Is a trustee liable to a beneficiary for a lost opportunity when the trustee does not distribute money to the beneficiary that the beneficiary could have invested? That essentially was the primary legal issue confronting the California Court of Appeals, Second Appellate District in Williamson v. Brooks (7 Cal. App. 5th 1294).
In Williamson a trust beneficiary, named Beverly, argued that had the trustees informed her of her rights under a trust that she would have requested the trustees to distribute money to her to pay-off her home mortgage, rather than sell her home at a loss.
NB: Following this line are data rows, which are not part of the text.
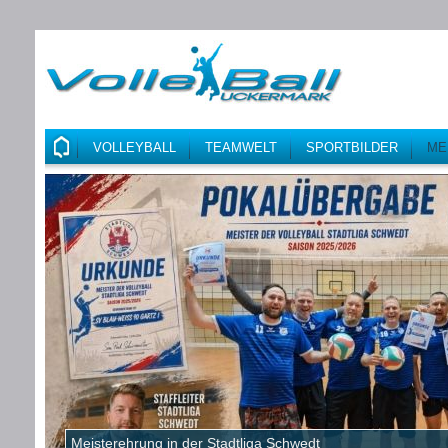
VOLLEYBALL
TEAMWELT
SPORTBILDER
ME
Meisterehrung in der Stadtliga Schwedt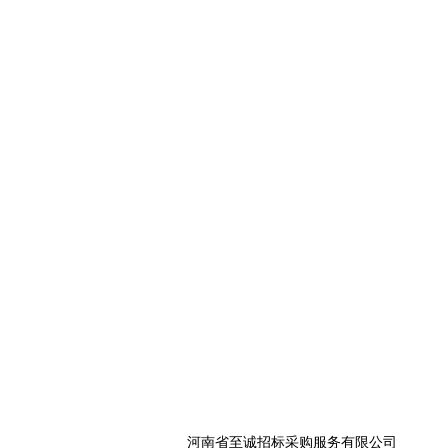
河南省至诚招标采购服务有限公司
Beverly alleged that the trustees breached their legal duty to her as a beneficiary by failing to keep her informed of the trust.
California Probate Code section 16060 provides that “[t]he trustee has a duty to keep the beneficiaries of the trust reasonably informed of the trust and its administration.” Here, the Trustees did not inform Beverly regarding the terms of the trust and its administration but Beverly did know about the trust from her father who set it up.
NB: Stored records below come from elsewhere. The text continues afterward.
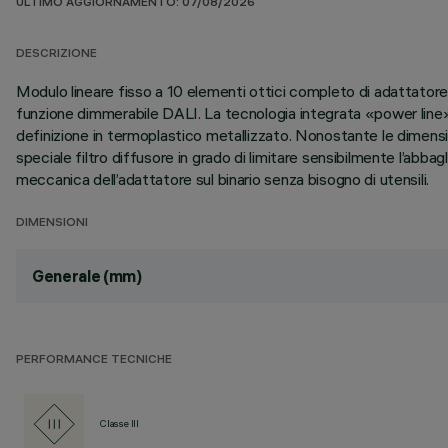
ULTIMO AGGIORNAMENTO: 07/08/2026
DESCRIZIONE
Modulo lineare fisso a 10 elementi ottici completo di adattatore 
funzione dimmerabile DALI. La tecnologia integrata «power line»
definizione in termoplastico metallizzato. Nonostante le dimens
speciale filtro diffusore in grado di limitare sensibilmente l’abb
meccanica dell’adattatore sul binario senza bisogno di utensili.
DIMENSIONI
Generale (mm)
PERFORMANCE TECNICHE
Classe III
Typically when a trustee is held accountable for an economic loss the trustee’s action or inaction has directly harmed the trust’s own assets. In the Williamson case, however, the trust estate itself was not harmed; rather the beneficiary arguably suffered an economic loss personally.
The trustee’s not distributing money to the beneficiary did not cause any loss to the trust estate itself, did not result in any lost economic opportunity to the trust itself, and no unfair advantage of an economic opportunity was taken by the trustee at the trust’s own expense. The beneficiary’s own personal loss in selling her home for a loss was irrelevant to the trust administration because it was not any concern of the trust.
The Court held, therefore, that, “… even if a breach of fiduciary duty [to keep the beneficiary informed as to the trust] did occur, Beverly suffered no compensable loss with respect to [Beverly’s own loss on] the Via Rosa Property ….”
Another legal issue in the Williamson case was whether the trustee was responsible to keep the beneficiary informed as to every detail of the trust and its administration without having received any request to do so from Beverly. The Court ruled not: “Beverly was entitled to be informed about her subtrust so that she could take action to gain more information.” That said, Beverly already knew from her father that he had established the trust for her. Nonetheless, Beverly sat idly by and failed to request any information from the trustees until after it was too late.
The court found that, “[t]he cotrustees fulfilled this duty by ensuring that the settlor William (Beverly’s father) informed Beverly of the subtrust when Beverly eventually asked Brooks for information regarding the subtrust, he promptly provided it.” Had Beverly requested information about the trust earlier on she would have discovered that she had the right to demand a distribution from the trust.
People should not sit idly by when they learn they are beneficiaries of a trust. As soon as a person is notified that a trust exists, from a trustee or another source, they should write to the trustee requesting a copy of the entire trust and requesting that they be kept informed as to assets, liabilities and expenses of the trust and other matters involving the administration of the trust that are relevant to them.
Otherwise, like Beverly, a beneficiary may learn too late information that would have helped them to know earlier.